### WORK TO COMPLETE
Pick out every line of the material below that contains the string "tempo", and copy each one.
+++ RECORDS FOR THIS EXERCISE
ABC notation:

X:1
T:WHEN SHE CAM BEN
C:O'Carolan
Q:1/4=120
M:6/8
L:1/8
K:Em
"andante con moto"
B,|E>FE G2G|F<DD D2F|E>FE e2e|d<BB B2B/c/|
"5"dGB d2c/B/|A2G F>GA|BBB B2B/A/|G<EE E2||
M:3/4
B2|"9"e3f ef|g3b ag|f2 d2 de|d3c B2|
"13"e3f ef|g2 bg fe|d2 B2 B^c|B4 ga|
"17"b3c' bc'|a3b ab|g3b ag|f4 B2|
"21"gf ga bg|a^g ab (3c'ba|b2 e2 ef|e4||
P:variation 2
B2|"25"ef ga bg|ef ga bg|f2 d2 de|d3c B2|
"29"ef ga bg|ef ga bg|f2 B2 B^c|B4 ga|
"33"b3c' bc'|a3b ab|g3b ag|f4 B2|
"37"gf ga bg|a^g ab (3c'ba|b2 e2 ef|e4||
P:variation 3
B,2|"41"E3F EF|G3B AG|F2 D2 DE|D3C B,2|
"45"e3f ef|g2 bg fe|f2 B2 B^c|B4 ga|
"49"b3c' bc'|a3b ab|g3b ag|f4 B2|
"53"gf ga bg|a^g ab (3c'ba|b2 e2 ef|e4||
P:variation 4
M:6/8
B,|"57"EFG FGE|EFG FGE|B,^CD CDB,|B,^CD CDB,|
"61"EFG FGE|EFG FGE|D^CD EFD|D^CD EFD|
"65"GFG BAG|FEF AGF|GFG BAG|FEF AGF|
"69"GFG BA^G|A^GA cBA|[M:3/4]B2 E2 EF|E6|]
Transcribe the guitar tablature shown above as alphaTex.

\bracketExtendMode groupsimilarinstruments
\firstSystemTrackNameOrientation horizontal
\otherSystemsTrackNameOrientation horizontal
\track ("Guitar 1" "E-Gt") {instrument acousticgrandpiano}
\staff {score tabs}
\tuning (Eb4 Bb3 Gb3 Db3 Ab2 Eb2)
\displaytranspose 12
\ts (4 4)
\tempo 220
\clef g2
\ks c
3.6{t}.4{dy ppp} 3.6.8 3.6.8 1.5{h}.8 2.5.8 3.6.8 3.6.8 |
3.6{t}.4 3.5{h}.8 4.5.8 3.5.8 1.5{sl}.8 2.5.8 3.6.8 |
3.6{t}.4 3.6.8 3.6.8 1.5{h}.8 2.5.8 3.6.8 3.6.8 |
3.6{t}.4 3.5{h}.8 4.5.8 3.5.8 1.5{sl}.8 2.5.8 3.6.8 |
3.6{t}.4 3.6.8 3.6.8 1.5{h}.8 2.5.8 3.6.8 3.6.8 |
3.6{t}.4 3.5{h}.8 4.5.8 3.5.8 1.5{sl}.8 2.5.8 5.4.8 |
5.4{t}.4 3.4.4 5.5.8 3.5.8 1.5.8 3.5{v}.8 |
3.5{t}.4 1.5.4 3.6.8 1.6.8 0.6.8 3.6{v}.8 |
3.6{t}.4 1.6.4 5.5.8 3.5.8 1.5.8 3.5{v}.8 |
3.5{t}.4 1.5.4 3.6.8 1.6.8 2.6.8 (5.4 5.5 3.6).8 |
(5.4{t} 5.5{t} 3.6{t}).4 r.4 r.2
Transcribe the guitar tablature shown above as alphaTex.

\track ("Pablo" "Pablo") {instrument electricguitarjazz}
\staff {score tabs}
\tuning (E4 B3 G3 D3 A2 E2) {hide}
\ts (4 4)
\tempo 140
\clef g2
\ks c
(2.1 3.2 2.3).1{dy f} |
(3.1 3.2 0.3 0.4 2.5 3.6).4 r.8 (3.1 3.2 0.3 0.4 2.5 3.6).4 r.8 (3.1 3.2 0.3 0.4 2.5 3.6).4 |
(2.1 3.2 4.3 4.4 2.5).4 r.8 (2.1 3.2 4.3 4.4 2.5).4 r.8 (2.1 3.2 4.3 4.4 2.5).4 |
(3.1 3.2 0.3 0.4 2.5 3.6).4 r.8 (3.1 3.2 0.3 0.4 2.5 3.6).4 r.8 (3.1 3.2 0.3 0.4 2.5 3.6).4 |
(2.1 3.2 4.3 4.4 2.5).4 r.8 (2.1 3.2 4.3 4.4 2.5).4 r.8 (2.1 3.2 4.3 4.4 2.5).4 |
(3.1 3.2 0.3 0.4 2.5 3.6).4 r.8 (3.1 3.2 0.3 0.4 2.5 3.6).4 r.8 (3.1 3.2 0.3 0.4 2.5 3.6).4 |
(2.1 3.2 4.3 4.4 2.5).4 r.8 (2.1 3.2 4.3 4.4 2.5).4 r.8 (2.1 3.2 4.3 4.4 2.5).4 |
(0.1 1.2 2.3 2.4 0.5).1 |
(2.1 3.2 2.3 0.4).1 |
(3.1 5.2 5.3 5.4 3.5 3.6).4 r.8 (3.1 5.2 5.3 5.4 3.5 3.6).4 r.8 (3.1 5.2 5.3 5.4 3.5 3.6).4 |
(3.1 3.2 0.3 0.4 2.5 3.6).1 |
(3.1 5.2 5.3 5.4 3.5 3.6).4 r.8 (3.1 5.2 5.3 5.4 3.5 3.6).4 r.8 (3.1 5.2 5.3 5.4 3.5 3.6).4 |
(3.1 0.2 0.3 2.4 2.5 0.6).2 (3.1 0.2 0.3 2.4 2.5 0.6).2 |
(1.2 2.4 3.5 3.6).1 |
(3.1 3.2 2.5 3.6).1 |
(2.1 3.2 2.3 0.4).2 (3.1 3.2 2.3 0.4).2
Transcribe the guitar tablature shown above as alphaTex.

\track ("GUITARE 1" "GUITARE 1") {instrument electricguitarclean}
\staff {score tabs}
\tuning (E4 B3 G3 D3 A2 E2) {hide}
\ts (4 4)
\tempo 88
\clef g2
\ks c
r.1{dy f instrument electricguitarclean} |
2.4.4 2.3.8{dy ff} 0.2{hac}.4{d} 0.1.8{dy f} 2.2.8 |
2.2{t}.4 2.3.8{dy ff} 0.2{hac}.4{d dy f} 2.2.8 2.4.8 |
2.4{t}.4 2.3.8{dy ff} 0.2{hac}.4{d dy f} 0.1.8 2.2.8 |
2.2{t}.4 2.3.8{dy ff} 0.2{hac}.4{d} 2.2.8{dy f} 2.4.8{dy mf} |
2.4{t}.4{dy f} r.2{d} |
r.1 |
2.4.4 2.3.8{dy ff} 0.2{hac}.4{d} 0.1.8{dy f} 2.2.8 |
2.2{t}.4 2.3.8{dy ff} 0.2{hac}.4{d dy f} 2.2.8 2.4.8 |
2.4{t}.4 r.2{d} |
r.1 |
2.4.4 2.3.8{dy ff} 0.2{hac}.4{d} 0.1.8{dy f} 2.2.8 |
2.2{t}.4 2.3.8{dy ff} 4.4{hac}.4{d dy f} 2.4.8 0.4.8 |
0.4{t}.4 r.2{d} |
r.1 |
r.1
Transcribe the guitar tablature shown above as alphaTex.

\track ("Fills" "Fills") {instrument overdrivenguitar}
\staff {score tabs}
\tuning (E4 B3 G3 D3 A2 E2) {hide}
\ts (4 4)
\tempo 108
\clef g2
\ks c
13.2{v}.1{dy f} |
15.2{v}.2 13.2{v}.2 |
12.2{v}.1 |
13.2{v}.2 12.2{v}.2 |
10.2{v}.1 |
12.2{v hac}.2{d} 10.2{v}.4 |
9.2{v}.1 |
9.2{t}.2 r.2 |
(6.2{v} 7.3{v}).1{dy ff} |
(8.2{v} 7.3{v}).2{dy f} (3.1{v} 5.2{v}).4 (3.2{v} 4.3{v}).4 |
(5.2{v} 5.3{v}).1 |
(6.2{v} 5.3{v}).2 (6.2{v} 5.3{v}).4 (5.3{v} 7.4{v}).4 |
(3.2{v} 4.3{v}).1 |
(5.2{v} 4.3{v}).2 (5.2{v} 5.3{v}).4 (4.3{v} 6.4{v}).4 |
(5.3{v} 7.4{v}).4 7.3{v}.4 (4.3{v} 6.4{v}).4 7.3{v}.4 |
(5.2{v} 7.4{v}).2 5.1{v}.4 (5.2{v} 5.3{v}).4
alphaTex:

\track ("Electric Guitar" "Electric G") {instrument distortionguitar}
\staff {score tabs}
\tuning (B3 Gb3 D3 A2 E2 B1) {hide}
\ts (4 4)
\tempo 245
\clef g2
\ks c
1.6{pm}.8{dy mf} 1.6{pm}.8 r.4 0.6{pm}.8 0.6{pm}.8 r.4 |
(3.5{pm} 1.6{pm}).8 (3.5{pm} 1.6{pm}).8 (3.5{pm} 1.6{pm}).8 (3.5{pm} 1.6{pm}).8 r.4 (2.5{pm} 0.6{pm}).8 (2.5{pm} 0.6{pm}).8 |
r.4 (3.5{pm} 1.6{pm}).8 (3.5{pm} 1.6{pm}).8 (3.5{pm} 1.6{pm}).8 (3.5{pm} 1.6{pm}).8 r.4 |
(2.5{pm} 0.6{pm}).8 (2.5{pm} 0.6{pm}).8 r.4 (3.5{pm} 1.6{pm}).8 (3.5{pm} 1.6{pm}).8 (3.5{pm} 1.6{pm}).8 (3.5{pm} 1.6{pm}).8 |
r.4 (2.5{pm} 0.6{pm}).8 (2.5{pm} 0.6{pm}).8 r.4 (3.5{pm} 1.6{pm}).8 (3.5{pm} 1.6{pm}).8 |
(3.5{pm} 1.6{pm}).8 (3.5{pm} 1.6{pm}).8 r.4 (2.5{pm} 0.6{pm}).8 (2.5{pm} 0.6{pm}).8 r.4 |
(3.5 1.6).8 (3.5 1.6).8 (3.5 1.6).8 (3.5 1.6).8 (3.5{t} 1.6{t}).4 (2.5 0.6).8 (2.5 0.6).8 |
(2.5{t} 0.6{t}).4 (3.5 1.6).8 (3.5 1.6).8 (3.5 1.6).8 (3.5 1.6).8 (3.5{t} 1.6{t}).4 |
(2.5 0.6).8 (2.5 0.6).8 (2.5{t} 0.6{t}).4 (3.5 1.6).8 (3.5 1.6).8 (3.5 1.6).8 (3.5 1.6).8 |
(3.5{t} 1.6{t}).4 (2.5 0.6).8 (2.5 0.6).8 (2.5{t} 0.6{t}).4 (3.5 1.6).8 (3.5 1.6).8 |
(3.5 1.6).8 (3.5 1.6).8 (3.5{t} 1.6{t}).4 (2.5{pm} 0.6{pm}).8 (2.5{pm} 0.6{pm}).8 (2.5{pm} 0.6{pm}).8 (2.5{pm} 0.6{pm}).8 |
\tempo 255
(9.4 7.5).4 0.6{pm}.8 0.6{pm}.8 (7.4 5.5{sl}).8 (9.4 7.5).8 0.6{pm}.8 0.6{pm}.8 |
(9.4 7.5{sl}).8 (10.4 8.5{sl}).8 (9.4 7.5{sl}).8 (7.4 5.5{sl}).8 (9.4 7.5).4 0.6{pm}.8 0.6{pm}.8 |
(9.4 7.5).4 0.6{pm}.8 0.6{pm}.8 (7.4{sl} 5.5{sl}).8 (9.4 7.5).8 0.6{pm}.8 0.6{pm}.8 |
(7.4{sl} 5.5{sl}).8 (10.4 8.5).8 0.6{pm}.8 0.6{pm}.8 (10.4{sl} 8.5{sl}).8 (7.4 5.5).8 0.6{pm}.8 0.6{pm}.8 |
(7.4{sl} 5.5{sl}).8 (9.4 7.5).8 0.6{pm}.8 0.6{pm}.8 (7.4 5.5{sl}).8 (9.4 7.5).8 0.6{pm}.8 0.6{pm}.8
++++++
### CORRECT OUTPUT
\tempo 220
\tempo 140
\tempo 88
\tempo 108
\tempo 245
\tempo 255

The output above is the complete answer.